« Le cinéma de Bruno Dumont en fragments alphabétiques »

Il faut laisser au lecteur du film d’être un lecteur, c’est-à-dire que c’est son travail aussi que de comprendre. Bruno Dumont.

Le cinéma de Bruno Dumont en fragments alphabétiques, publié aux éditions WARM, en Juin 2021 sous la direction de Benjamin Thomas est une présentation des lectures de vingt-huit auteurs en soixante-sept entrées. Or, l’une des options pour rendre hommage à la coïncidence des opposés qui est la densité même du cinéma de Dumont, c’était peut-être de s’efforcer de l’étudier en maintenant à vif une pluralité de points de vue.

Bien sûr, comme je suis née et que je vis dans le Nord, j’ai particulièrement aimé Flandres (2006) que Benjamin Thomas décrit comme un film où le souffle est omniprésent. Le vent dans les feuilles et le souffle du personnage principal, André Demester, qui siffle, s’essouffle et soupire et ces sons expriment l’être plus que toute parole. À la lecture de ces mots, et l’allitération des s, on l’entend, on le respire cet air qui se déplace.

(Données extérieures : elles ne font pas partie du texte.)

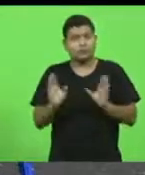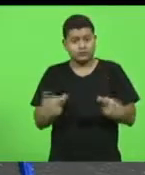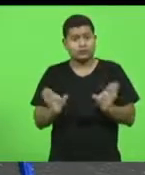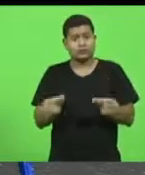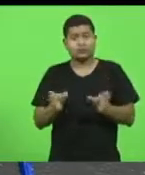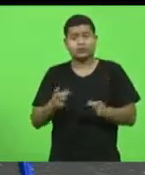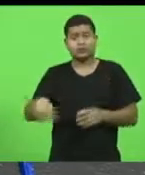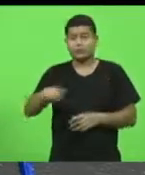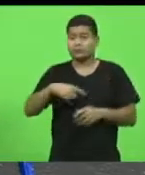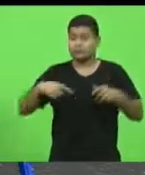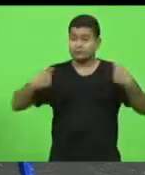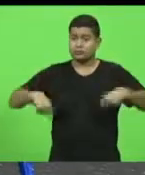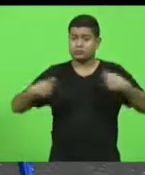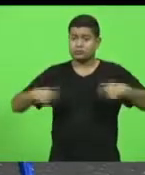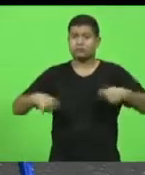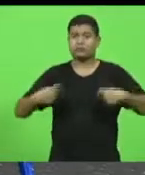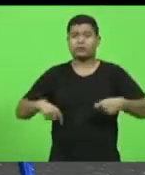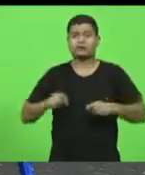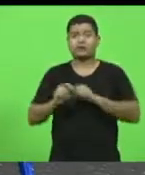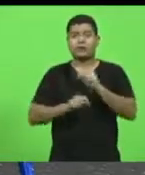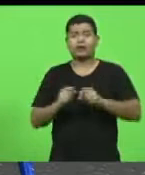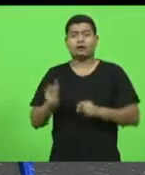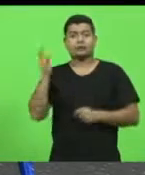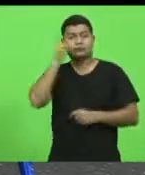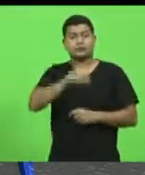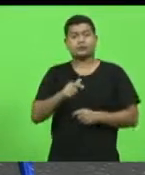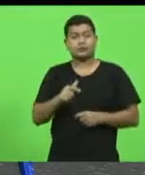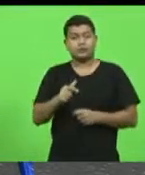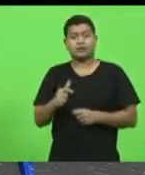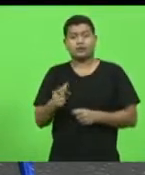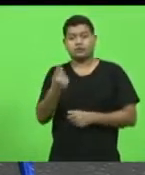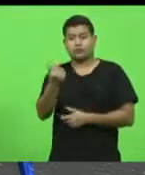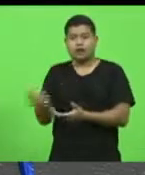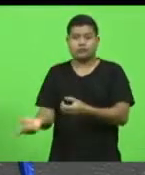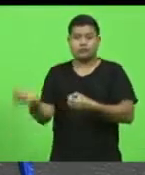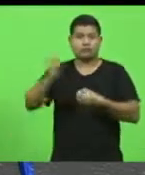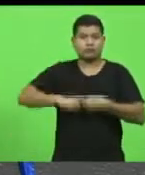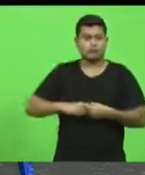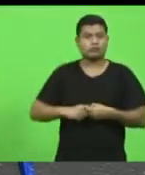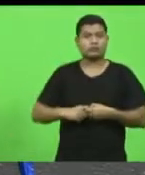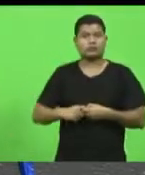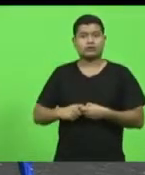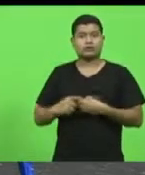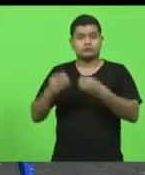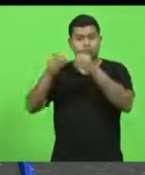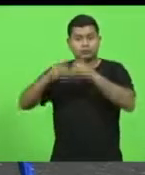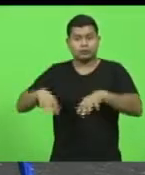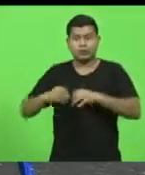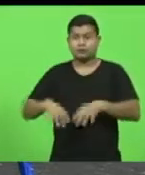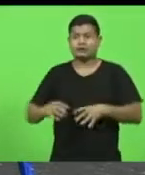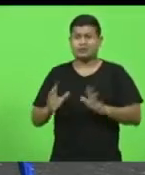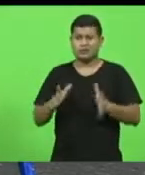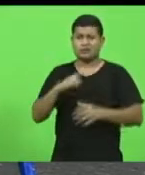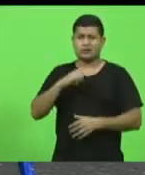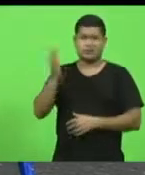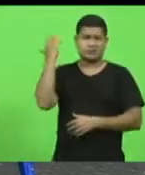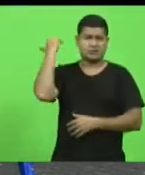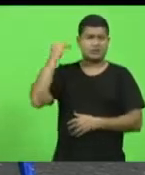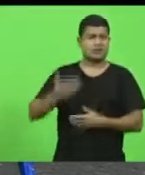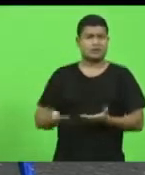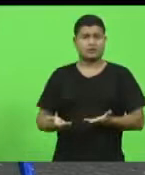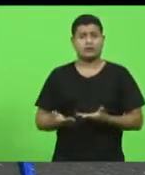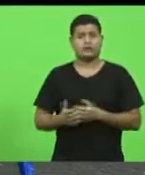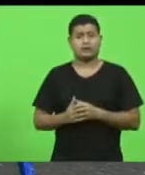os prejuízos que nós tivemos no passado e que a nossa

La Flandre, autre entrée alphabétique de ce livre, nous est décrite sous la plume de Benjamin Thomas, comme une terre (qui) a toujours porté en elle un potentiel d’hétérogénéité ; elle sert de décor aux films de Bruno Dumont, mais il s’en sert pour sa conception du cinéma qui révèle la vérité sociale, culturelle, historique des territoires.

Les films de Bruno Dumont ont des registres et des genres très différents et les différentes entrées de ce livre nous en offrent un bel éventail sous la plume de nombreux auteurs passionnés :

  • écriture de Maryline Alligier
  • enfance de Clément Montcharmont
  • Epstein de Benjamin Thomas
  • femmes de Daphnée Guerdin
  • idiotie de Célia Kadouche
  • interstices de Frédéric Cavé
  • larmes de Raphaël Jaudon
  • Lille de Benjamin Thomas
  • p’tit Quinquin de Sébastien David
  • regard de Rémi Fontanel
  • sacré de Aurel Rotival
  • violence de Louise Liénard, et plein d’autres.

Ce livre nous fait entrer dans l’univers cinématographique de Bruno Dumont et c’est une bien jolie manière de le découvrir.